“Gwen Stefani’s Harajuku Girls” Legacy Continues to Promote Appropriative/Orientalist Narratives to a New Generation

 

KUU KUU HARAJUKU: ON GROWING UP WITH GWEN STEFANI, JAPAN STREET FASHION + CULTURAL APPROPRIATION

http://1025kiss.com/kuu-kuu-harajuku-on-growing-up-with-gwen-stefani-japan-street-fashion-cultural-appropriation/

“Like an echo pedal, she repeats herself: Stefani’s executive-producing a new animated show, Kuu Kuu Harajuku, for Nickelodeon. Much like her fashion line and fragrances, it selectively borrows from authentic Harajuku fashion and Tokyo street culture. Unsurprisingly, the show also doesn’t seem to have any official Japanese showrunners at its helm either, and all but one player — Filipino-Australian actress Charlotte Nicdao — on its primary voice cast is white.

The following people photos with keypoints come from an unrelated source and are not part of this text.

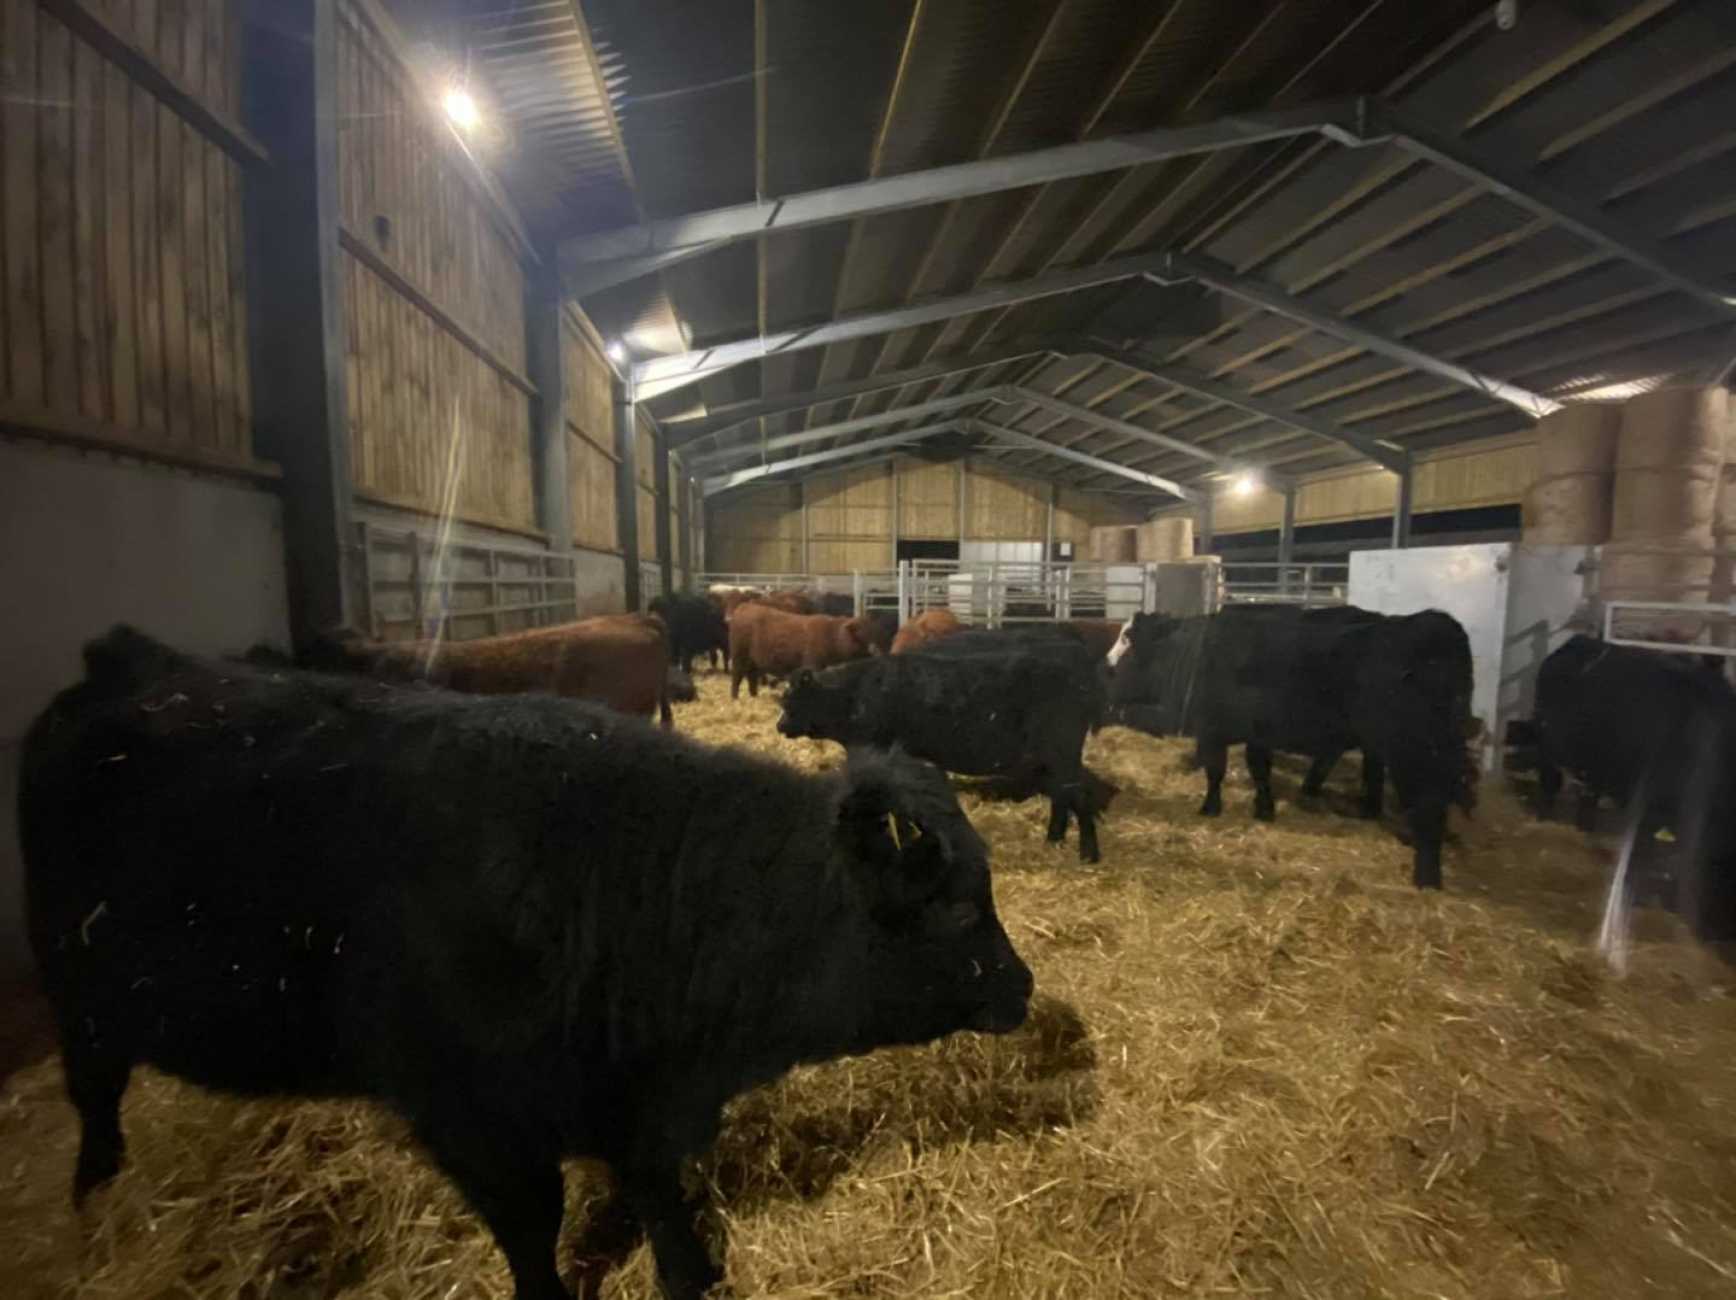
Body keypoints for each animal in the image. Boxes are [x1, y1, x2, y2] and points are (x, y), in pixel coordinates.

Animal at [725, 600, 874, 694]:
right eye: (860, 635)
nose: (872, 651)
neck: (830, 636)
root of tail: (744, 606)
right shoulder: (813, 666)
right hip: (739, 657)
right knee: (736, 679)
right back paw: (735, 699)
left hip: (753, 663)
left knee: (751, 679)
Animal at [784, 638, 1104, 860]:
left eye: (791, 700)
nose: (780, 724)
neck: (855, 696)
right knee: (1062, 797)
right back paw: (1054, 840)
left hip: (1062, 753)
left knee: (1078, 796)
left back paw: (1089, 854)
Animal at [1104, 604, 1472, 888]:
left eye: (1127, 639)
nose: (1106, 668)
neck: (1194, 654)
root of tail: (1434, 624)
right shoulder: (1255, 734)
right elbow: (1259, 769)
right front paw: (1264, 809)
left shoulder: (1212, 729)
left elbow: (1216, 771)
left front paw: (1210, 808)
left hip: (1415, 751)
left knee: (1428, 804)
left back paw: (1426, 876)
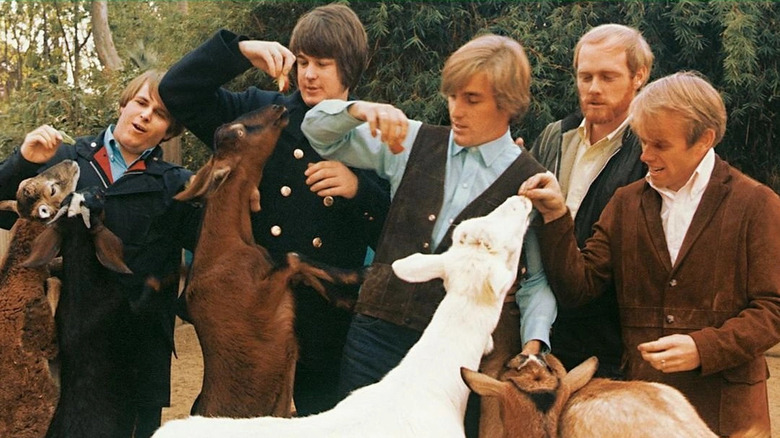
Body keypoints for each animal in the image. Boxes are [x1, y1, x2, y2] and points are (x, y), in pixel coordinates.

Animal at [172, 104, 362, 420]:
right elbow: (294, 257)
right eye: (237, 132)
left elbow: (305, 272)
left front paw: (348, 298)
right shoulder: (260, 301)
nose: (278, 107)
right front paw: (361, 274)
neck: (224, 248)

Similar to the plot and stylings of Cartoon Network’s also American-made Hi Hi Puffy AmiYumi Show (which was, at least, based off the actual J-pop band and included them in some form), the series follows a band called HJ5—led by G, a blonde stand-in for Gwen Stefani of course, who positions herself as a leader of all things deemed “Harajuku.”

“Stefani [has always had a] love of pop art and lifelong admiration for the street fashion and creative youth culture found in the renowned Harajuku neighborhood of Tokyo, Japan,” a press release for the show states, according to Us Weekly. “It was while writing her first solo album that Stefani created the original Harajuku Girl characters as a celebration of the creativity and individualism she saw and loved in the Harajuku District.””

Looking Back at Love. Angel. Music. Baby., Gwen Stefani's Racist Pop Frankenstein, Ten Years Later:The album is simultaneously a racist mess, a lyrical car crash, and a treasure chest containing champagne kisses.

https://www.vice.com/en_us/article/nnqmam/revisiting-gwen-stefanis-racist-pop-frankenstein-ten-years-later-567

Margaret Cho's response to the "Gwen Stefani's Harajuku Girls"

10.31.2005

“I want to like them, and I want to think they are great, but I am not sure if I can. I mean, racial stereotypes are really cute sometimes, and I don’t want to bum everyone out by pointing out the minstrel show. I think it is totally acceptable to enjoy the Harajuku girls, because there are not that many other Asian people out there in the media really, so we have to take whatever we can get. Amos ‘n Andy had lots of fans, didn’t they? At least it is a measure of visibility, which is much better than invisibility. I am so sick of not existing, that I would settle for following any white person around with an umbrella just so I could say I was there.

It is weird being Asian American right now, because I don’t exactly know what my place is. America is supposed to be for everyone, and people are supposed to treat me like I belong here, and yet you would never know that from watching tv or movies. I still get the questions about where I am really from. Then when I try to explain this feeling of invisibility to those whose every move and moment is entirely visible, they come back at me with, “Maybe Asian Americans don’t want to be in entertainment!” Yes he really said that. I just screamed, because there was no other way I could answer without hitting him.

Even though to me, a Japanese schoolgirl uniform is kind of like blackface, I am just in acceptance over it, because something is better than nothing. An ugly picture is better than a blank space, and it means that one day, we will have another display at the Museum of Asian Invisibility, that groups of children will crowd around in disbelief, because once upon a time, we weren’t there.”

Some..questionable comparisons however she made an effort to speak on this issue concerning the Harajuku Girls in a time when not many other dared and before “cultural appropriation” was a house hold term and with that in mind the context of what she said and how she said it makes more sense to me.

I related much more to both of these articles and their shared experiences than I would honestly care to admit, but the truth of the matter is that this was one of my first exposures I had as a kid seeing girls who looked like me in the national spotlight of music in mainstream pop culture.  It felt like a confused type of validation that at the time I had no way of comprehending. Unfortunately the experience of grow up only to realize that the characters we idolized and adored in our childhood are actually racist stereotypes.. is nothing new.  The real challenge follows this internal awakening, with two choice. Option 1 is to take the blue pill and to retire our decade old relationship with these characters and reflect on how these popular images shaped our identity and perspectives of the self or try our best to remember them fondly while still analyzing and critiquing.  Or option 2 you can take the red pill and stay in a state of blissful ignorance and happily enjoy these oppressive representations without the feeling of consequence.